**WORK ORDER**
Write out every line of the records below word for word, leaving out the pictures.

───── DATA FOR PROCESSING ─────

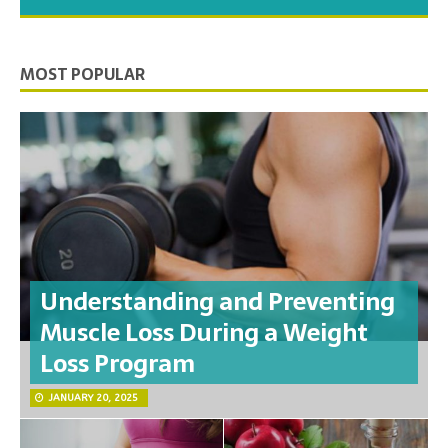
you need to feel your best.
MOST POPULAR
Understanding and Preventing
Muscle Loss During a Weight
Loss Program
JANUARY 20, 2025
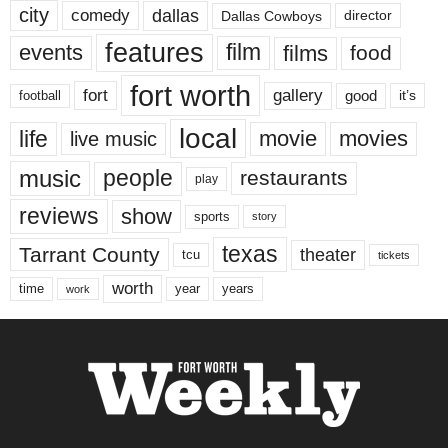
city
dallas
comedy
Dallas Cowboys
director
features
events
film
films
food
fort worth
fort
gallery
good
it’s
football
local
life
movie
movies
live music
music
people
restaurants
play
reviews
show
sports
story
texas
Tarrant County
theater
tcu
tickets
worth
time
years
year
work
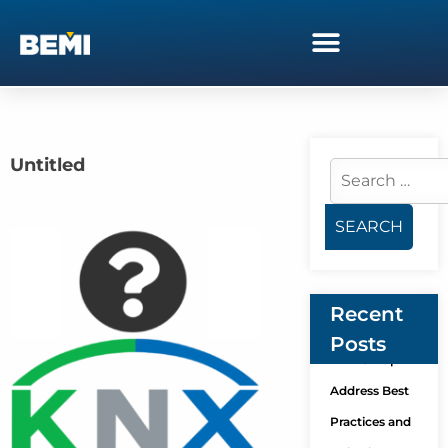
Untitled
Recent
Posts
KNX Group
Address Best
Practices and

─────

**TASK RESPONSE**
you need to feel your best.
MOST POPULAR
Understanding and Preventing
Muscle Loss During a Weight
Loss Program
JANUARY 20, 2025
city
dallas
comedy
Dallas Cowboys
director
features
events
film
films
food
fort worth
fort
gallery
good
it’s
football
local
life
movie
movies
live music
music
people
restaurants
play
reviews
show
sports
story
texas
Tarrant County
theater
tcu
tickets
worth
time
years
year
work
Untitled
Recent
Posts
KNX Group
Address Best
Practices and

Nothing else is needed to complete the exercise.